Pain syndrome after surgery was mild or moderate in all patients. In no case was the administration of narcotic analgesics required. With any method of alloplasty, despite the inertness of the synthetic material, a tissue reaction develops around it, accompanied by the release of a large amount of serous exudate, and long-term persistent seromas are formed [4,6]. In 8 (24.2%) patients in the control group in the early postoperative period, long-term persistent seroma with skin maceration around the wound was observed. No such complications were observed in the main group. Wound suppuration was not noted either in the main group or in the control comparison group.
In terms from 12 months to 3 years, the results of surgical treatment were traced in 25 patients of the control group and in all patients of the main group. No relapse of the disease was observed in the long-term period. In the control group, 1 patient with benign prostatic hyperplasia had a relapse of the disease. After elimination of the etiological factor, the patient underwent a second operation using a modified method developed by us.

5. Conclusions

Thus, the presented technique of reconstruction of the inguinal canal, aimed at reducing trauma and shortening the time of intervention, can be used in wide practice.

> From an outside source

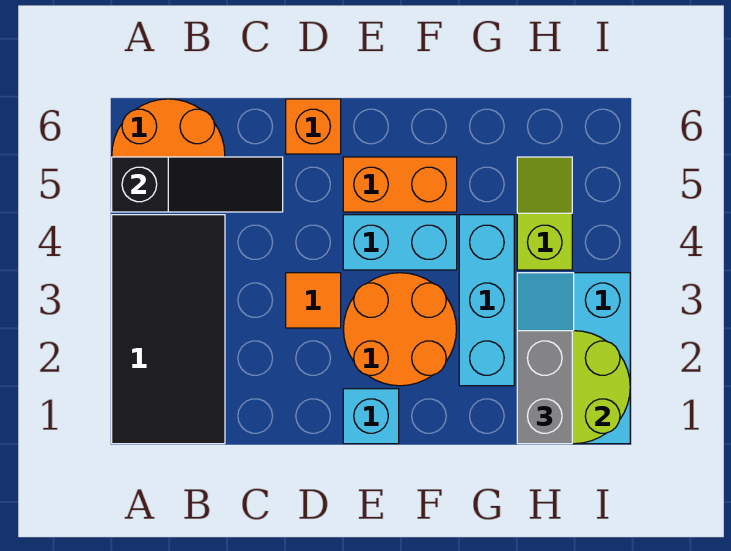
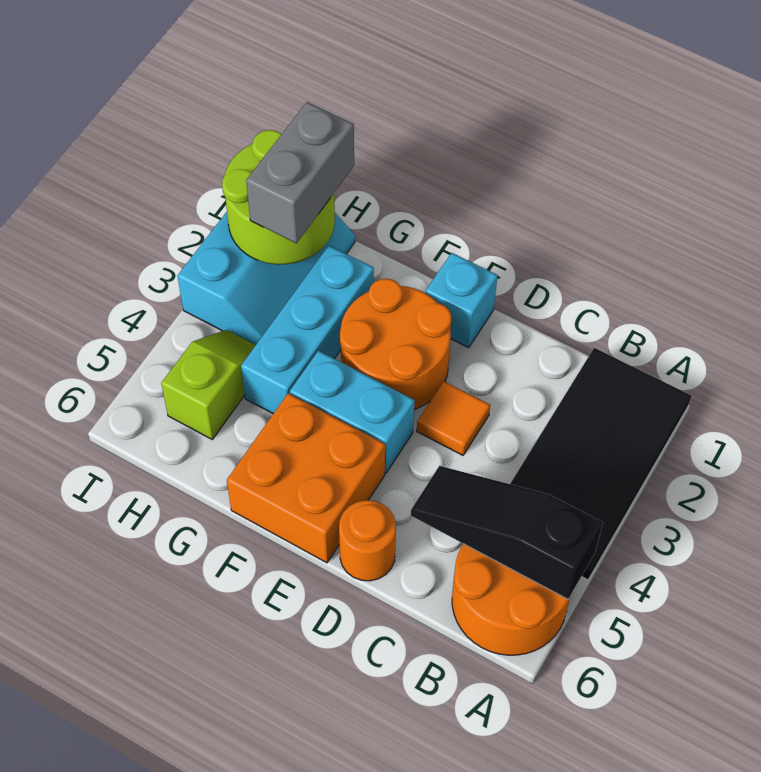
orange 1x1 brick [286,99,341,154] -> orange 1x1 round brick [339,500,396,581]
orange 1x2 brick [343,157,457,212] -> orange 2x2 brick [227,393,385,563]
lime 1x2 slope [517,157,572,270] -> lime 1x2 slope turned to [161,330,256,439]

This method is more reliable due to the following circumstances:
1. The implant is located under the muscles, but adjacent to the aponeurosis. With this option, firstly, intra - abdominal pressure is evenly distributed over all fixation points and there is less likelihood of tearing the mesh from the tissue, and secondly, when the mesh is fixed to the aponeurosis, the tissue reaction develops less, with the formation of a long-term persistent seroma.
2. The method is universal, i.e. can be used for both oblique and direct inguinal hernias.
3. Here, to a much lesser extent, the topographic and anatomical relationships in the groin area are disturbed, and in conditions of hernia repair with recurrent and multiple recurrent hernias, these relationships are restored.
4. The method is less traumatic, simple and, most importantly, pathogenetically justified.
Conflict of interest. The authors declare no conflicts of interest or special funding for the current study.